Travelling for the Derby also gives you a good excuse to explore either Liverpool or Manchester – both wonderful cities – and enjoy the build-up for the competition (as there tends to be a palpable buzz for a few days in advance). And if you want more of an attachment to the match, if you aren’t a supporter of one club already, you’re always free to explore the betting markets during this time. The UK’s online bookmaking services are generally quite busy when it comes to Premier League football, and reliably list odds for major matches involving top clubs. Those certainly include Liverpool and Manchester United, both of which tend to be given decent odds to compete atop the league in any given season. Placing a bet isn’t necessary of course, but plenty of the locals will be doing it, and it’s a fun way to dive into the rivalry with some more enthusiasm.


The Open Championship

The Open Championship is actually another event that keeps the bookmakers busy, which means a lot of spectators ultimately find fun in betting on outcomes. But beyond that, it offers a thoroughly different experience than that of the North West Derby. The Open Championship (sometimes called simply The Open, or the British Open), is one of the four “Majors” in men’s professional golf. It’s held annually at a coastal course in the UK, with the most famous (and challenging) venue being the legendary St. Andrews in Scotland. And while the conditions can sometimes be a little bit chilly and windy, the tournament is often a chance to see some of the most skilful golf in the world, in he midst of stark but beautiful surroundings. For golf fans it’s a bucket list item. But for other curious travellers too, The Open can be unforgettable.


The Boat Race

Sometimes referred to as the University Boat Race or, more formally, the Oxford and Cambridge Boat Race, this is actually one of the oldest sporting competitions in Europe.

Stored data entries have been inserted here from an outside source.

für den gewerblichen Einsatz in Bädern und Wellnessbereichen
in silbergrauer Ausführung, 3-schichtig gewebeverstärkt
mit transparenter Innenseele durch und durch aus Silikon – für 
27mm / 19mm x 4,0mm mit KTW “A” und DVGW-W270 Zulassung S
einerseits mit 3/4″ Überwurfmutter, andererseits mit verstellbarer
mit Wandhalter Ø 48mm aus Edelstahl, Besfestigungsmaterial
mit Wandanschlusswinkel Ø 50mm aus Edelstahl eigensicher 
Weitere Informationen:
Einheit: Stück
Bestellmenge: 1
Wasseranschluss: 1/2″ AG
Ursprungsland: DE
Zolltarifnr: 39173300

Essentially a rowing competition between university athletes at Oxford and Cambridge, it has been held in one form or another since 1829. Women’s rowers joined the event in the 1920s, and since 2015 have rowed at the same time as the men.

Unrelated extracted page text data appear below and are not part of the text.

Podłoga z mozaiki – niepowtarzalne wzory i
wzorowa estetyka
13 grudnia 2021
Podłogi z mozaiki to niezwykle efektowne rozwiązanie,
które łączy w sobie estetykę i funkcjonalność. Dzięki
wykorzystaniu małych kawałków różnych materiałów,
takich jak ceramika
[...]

If you have any interest in or familiarity with collegiate athletics, you know there’s just nothing quite like a good rivalry between schools. And needless to say, a two-school event that’s pushing 200 years of age carries more than a little of that rivalry atmosphere! Even for those who aren’t connected to either university though, the Boat Race is a celebrated occasion. People find various places to watch along the Thames in London and simply make a day out of it, enjoying some time outdoors and cheering on the rowers. It’s not quite as raucous as, say, the North West Derby, but it’s always a joyous occasion.